During elementary and high school years, my classmates would talk things behind my back, tease me, and hit me physically. My mom would constantly remind me to just ignore the teasing or just say sorry, but I did otherwise. WHY? Why would I ignore them? Why would I say sorry when I was the one aggrieved? For me, it did not make sense. I did not know the meaning of the term “forgiving and letting go.” All I did was scream at them or hit back at them.
I found a shallow way to let go of my hurts and pains from my classmates. I stayed away from my high school batchmates and went to a college where no high school classmates went. In fact, I erased everything in my mind about my grade school and high school years.
I thought it was the solution, but the bullying continued. It was a different environment already, no familiar face, and still I could not stand my college classmates. I thought of them as bad influence because they make fun at class and befriend people the wrong way. I had to defend myself by hitting them back like a mixed martial arts fighter. Because of these, I felt I was an outcast. I just did well in my studies and my internship to survive college.
Even at home, I felt people were talking bad about me, especially one of our household helpers. I felt it was too much, so I hit her using a window screen. When they informed my mom about this, I realized that there was really something wrong with me. I needed help. She had to look for a doctor for me. At the age of 21, I found out I have Asperger’s syndrome.
Asperger’s syndrome is a “high-functioning” autism. People with Asperger’s have difficulty interacting with other people and have restricted range of interests and have repetitive behaviors. In short, I just talk a lot. It cannot be cured, but it can be worked on for one’s advantage.
Despite of my disorder, I graduated college in May 2010 with a degree of Bachelor of Science in Computer Science Information Technology with specialization in Computer Network Engineering
In February 2017, because of all the gossip in my second job, I submitted my resignation letter with a heavy heart. I looked for another job because I did not want to depend on other people. It was not easy. I was rejected several times. I felt depressed, and I felt that I was worthless. I pitied myself and this lasted for two months.

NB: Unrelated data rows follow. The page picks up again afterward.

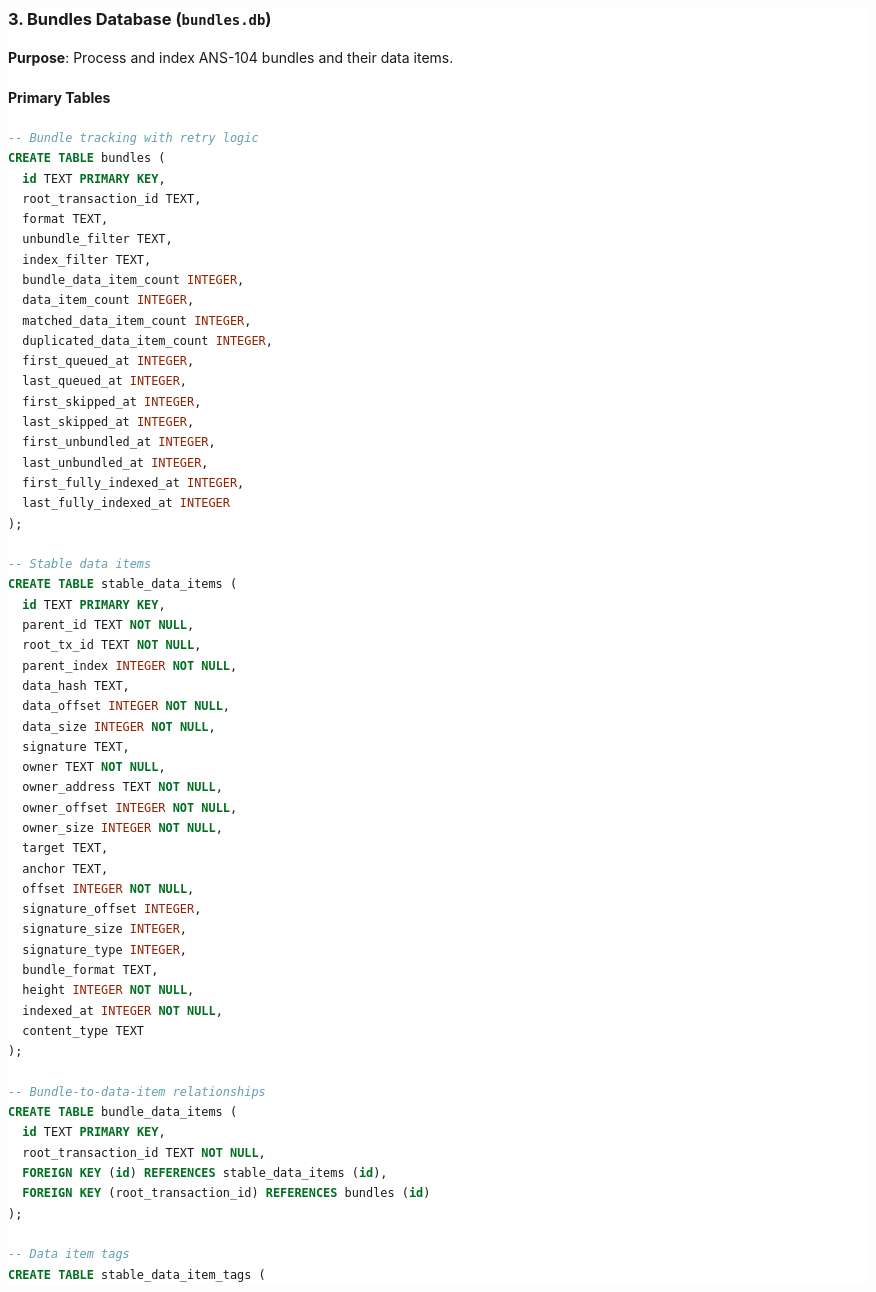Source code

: ### 3. Bundles Database (`bundles.db`)

**Purpose**: Process and index ANS-104 bundles and their data items.

#### Primary Tables

```sql
-- Bundle tracking with retry logic
CREATE TABLE bundles (
  id TEXT PRIMARY KEY,
  root_transaction_id TEXT,
  format TEXT,
  unbundle_filter TEXT,
  index_filter TEXT,
  bundle_data_item_count INTEGER,
  data_item_count INTEGER,
  matched_data_item_count INTEGER,
  duplicated_data_item_count INTEGER,
  first_queued_at INTEGER,
  last_queued_at INTEGER,
  first_skipped_at INTEGER,
  last_skipped_at INTEGER,
  first_unbundled_at INTEGER,
  last_unbundled_at INTEGER,
  first_fully_indexed_at INTEGER,
  last_fully_indexed_at INTEGER
);

-- Stable data items
CREATE TABLE stable_data_items (
  id TEXT PRIMARY KEY,
  parent_id TEXT NOT NULL,
  root_tx_id TEXT NOT NULL,
  parent_index INTEGER NOT NULL,
  data_hash TEXT,
  data_offset INTEGER NOT NULL,
  data_size INTEGER NOT NULL,
  signature TEXT,
  owner TEXT NOT NULL,
  owner_address TEXT NOT NULL,
  owner_offset INTEGER NOT NULL,
  owner_size INTEGER NOT NULL,
  target TEXT,
  anchor TEXT,
  offset INTEGER NOT NULL,
  signature_offset INTEGER,
  signature_size INTEGER,
  signature_type INTEGER,
  bundle_format TEXT,
  height INTEGER NOT NULL,
  indexed_at INTEGER NOT NULL,
  content_type TEXT
);

-- Bundle-to-data-item relationships
CREATE TABLE bundle_data_items (
  id TEXT PRIMARY KEY,
  root_transaction_id TEXT NOT NULL,
  FOREIGN KEY (id) REFERENCES stable_data_items (id),
  FOREIGN KEY (root_transaction_id) REFERENCES bundles (id)
);

-- Data item tags
CREATE TABLE stable_data_item_tags (
```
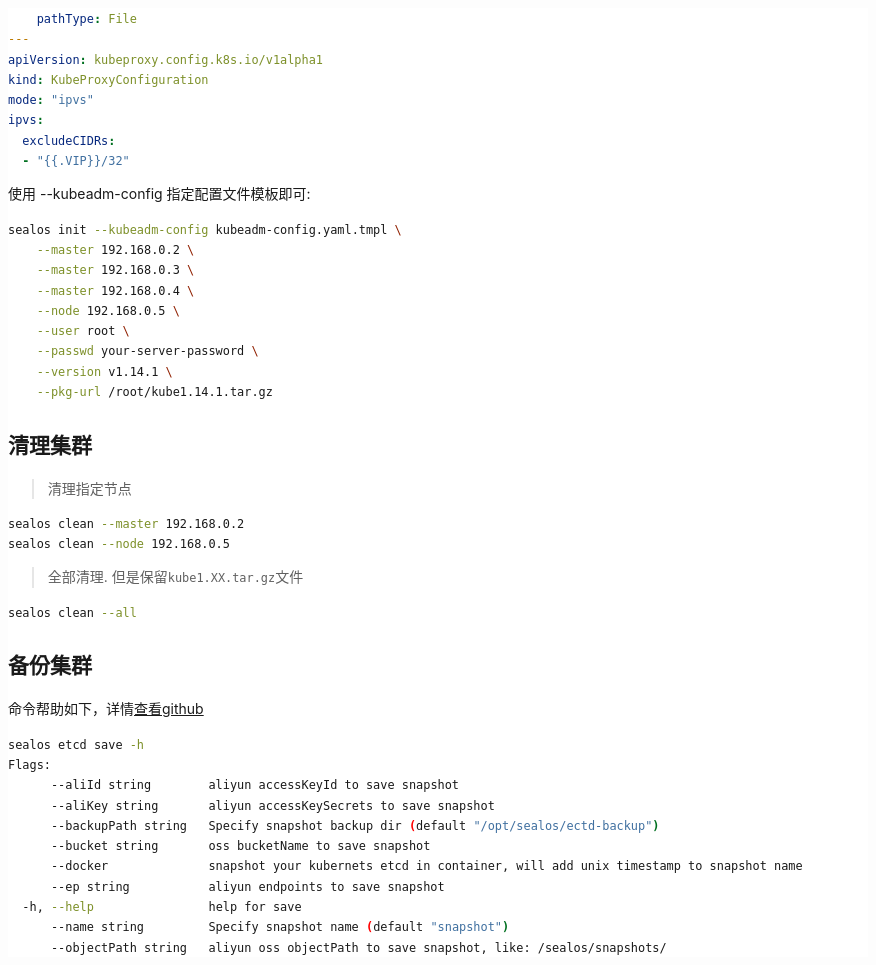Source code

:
 ```yaml
    pathType: File
---
apiVersion: kubeproxy.config.k8s.io/v1alpha1
kind: KubeProxyConfiguration
mode: "ipvs"
ipvs:
  excludeCIDRs: 
  - "{{.VIP}}/32"
```

使用 --kubeadm-config 指定配置文件模板即可:

```sh
sealos init --kubeadm-config kubeadm-config.yaml.tmpl \
    --master 192.168.0.2 \
    --master 192.168.0.3 \
    --master 192.168.0.4 \
    --node 192.168.0.5 \
    --user root \
    --passwd your-server-password \
    --version v1.14.1 \
    --pkg-url /root/kube1.14.1.tar.gz 
```

## 清理集群

> 清理指定节点

```bash
sealos clean --master 192.168.0.2
sealos clean --node 192.168.0.5
```

> 全部清理. 但是保留`kube1.XX.tar.gz`文件

```bash
sealos clean --all
```

## 备份集群



命令帮助如下，详情[查看github](https://github.com/nebstudio/sealos/docs/etcdbackup.md)

```bash
sealos etcd save -h
Flags:
      --aliId string        aliyun accessKeyId to save snapshot
      --aliKey string       aliyun accessKeySecrets to save snapshot
      --backupPath string   Specify snapshot backup dir (default "/opt/sealos/ectd-backup")
      --bucket string       oss bucketName to save snapshot
      --docker              snapshot your kubernets etcd in container, will add unix timestamp to snapshot name
      --ep string           aliyun endpoints to save snapshot
  -h, --help                help for save
      --name string         Specify snapshot name (default "snapshot")
      --objectPath string   aliyun oss objectPath to save snapshot, like: /sealos/snapshots/
```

My mom would always ask me, “When will you get a job? What is your plan now?” At first, I could not give an answer because I was not ready. I often told myself that I was not fit for the corporate world. As I went through this lonely journey alone, I heard daily Masses because God was my recourse.
I realized that I was feeling depressed not because I was unemployed and unproductive. I realized that I was focusing more on myself. I was focusing on the pains, the rejections, my limitations, the people who caused me pain. I had difficulty forgiving, letting go, and letting God.
My mom told me:
“If you do not forgive, blessings and graces will not come your way. You should swallow your pride and forgive. Eat ‘humble pie.’ If your heart is full of anger and hatred, blessings are difficult to come by. Blessings cannot be seen or felt if we harbor hatred and anger.”
These statements struck me. The big question I asked myself then was HOW? How would I start this?
My mom taught me how to be a forgiving person by affirming these words every day:
“Lord, help me to be a forgiving person. Please forgive me for the wrong that I have done to others, and please help me forgive those who have hurt me.”
These are just basic statements that helped me begin to forgive. I learned to let go of my past hurts. I too have forgiven myself and my past. I pray that those whom I have hurt would also forgive me.
When I started forgiving, another job opportunity opened for me. It is a job that I like and is in line with the course that I took. I am more diligent now, more forgiving and patient. I am more productive and can handle more responsibilities.
Despite having Asperger’s, I am trying my best to be a better person, a better son, and brother. I try to be active in church, so that I can continue to learn and meet new people who can help me grow. I go to monthly confession because I need God’s grace of forgiveness and reconciliation. I need His help so that I too can forgive and understand myself and the people around me. I also learned how to forgive and accept my shortcomings. My journey of healing and reconciliation continue. I still get into conflicts and misunderstandings, but I always remember the words my mom told me.
We all go through tough times in life and we tend to blame everyone else except ourselves. But we find strength in the Lord that all will be well and with His help, through people like our loved ones, forgiveness and reconciliation will happen. With God’s grace and in His time, He will heal all our hurts and pains and make us whole.